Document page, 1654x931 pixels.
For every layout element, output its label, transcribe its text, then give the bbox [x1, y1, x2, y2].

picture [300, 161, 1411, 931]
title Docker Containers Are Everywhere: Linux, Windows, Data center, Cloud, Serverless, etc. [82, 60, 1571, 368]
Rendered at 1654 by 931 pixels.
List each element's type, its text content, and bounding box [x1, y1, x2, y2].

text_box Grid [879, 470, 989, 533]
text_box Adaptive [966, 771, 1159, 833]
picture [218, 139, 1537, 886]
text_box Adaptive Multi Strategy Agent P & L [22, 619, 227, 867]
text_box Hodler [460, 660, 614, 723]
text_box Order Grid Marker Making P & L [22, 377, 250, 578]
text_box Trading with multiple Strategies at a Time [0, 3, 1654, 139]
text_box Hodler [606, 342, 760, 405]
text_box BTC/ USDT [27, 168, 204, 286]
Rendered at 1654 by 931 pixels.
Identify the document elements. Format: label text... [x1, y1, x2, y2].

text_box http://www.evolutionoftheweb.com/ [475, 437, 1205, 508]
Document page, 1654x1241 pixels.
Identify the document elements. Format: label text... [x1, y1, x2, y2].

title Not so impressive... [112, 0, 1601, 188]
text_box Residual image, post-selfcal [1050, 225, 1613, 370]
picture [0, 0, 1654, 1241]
——————
TASK OBJECTIVE: Copy every line of the records above, keeping each character unchanged.

EXERCISE SOLUTION:
Document page, 1654x931 pixels.
For every layout element, output its label, transcribe its text, then give the bbox [x1, y1, x2, y2].

picture [300, 161, 1411, 931]
title Docker Containers Are Everywhere: Linux, Windows, Data center, Cloud, Serverless, etc. [82, 60, 1571, 368]
Rendered at 1654 by 931 pixels.
List each element's type, its text content, and bounding box [x1, y1, x2, y2].

text_box Grid [879, 470, 989, 533]
text_box Adaptive [966, 771, 1159, 833]
picture [218, 139, 1537, 886]
text_box Adaptive Multi Strategy Agent P & L [22, 619, 227, 867]
text_box Hodler [460, 660, 614, 723]
text_box Order Grid Marker Making P & L [22, 377, 250, 578]
text_box Trading with multiple Strategies at a Time [0, 3, 1654, 139]
text_box Hodler [606, 342, 760, 405]
text_box BTC/ USDT [27, 168, 204, 286]
Rendered at 1654 by 931 pixels.
Identify the document elements. Format: label text... [x1, y1, x2, y2].

text_box http://www.evolutionoftheweb.com/ [475, 437, 1205, 508]
Document page, 1654x1241 pixels.
Identify the document elements. Format: label text... [x1, y1, x2, y2].

title Not so impressive... [112, 0, 1601, 188]
text_box Residual image, post-selfcal [1050, 225, 1613, 370]
picture [0, 0, 1654, 1241]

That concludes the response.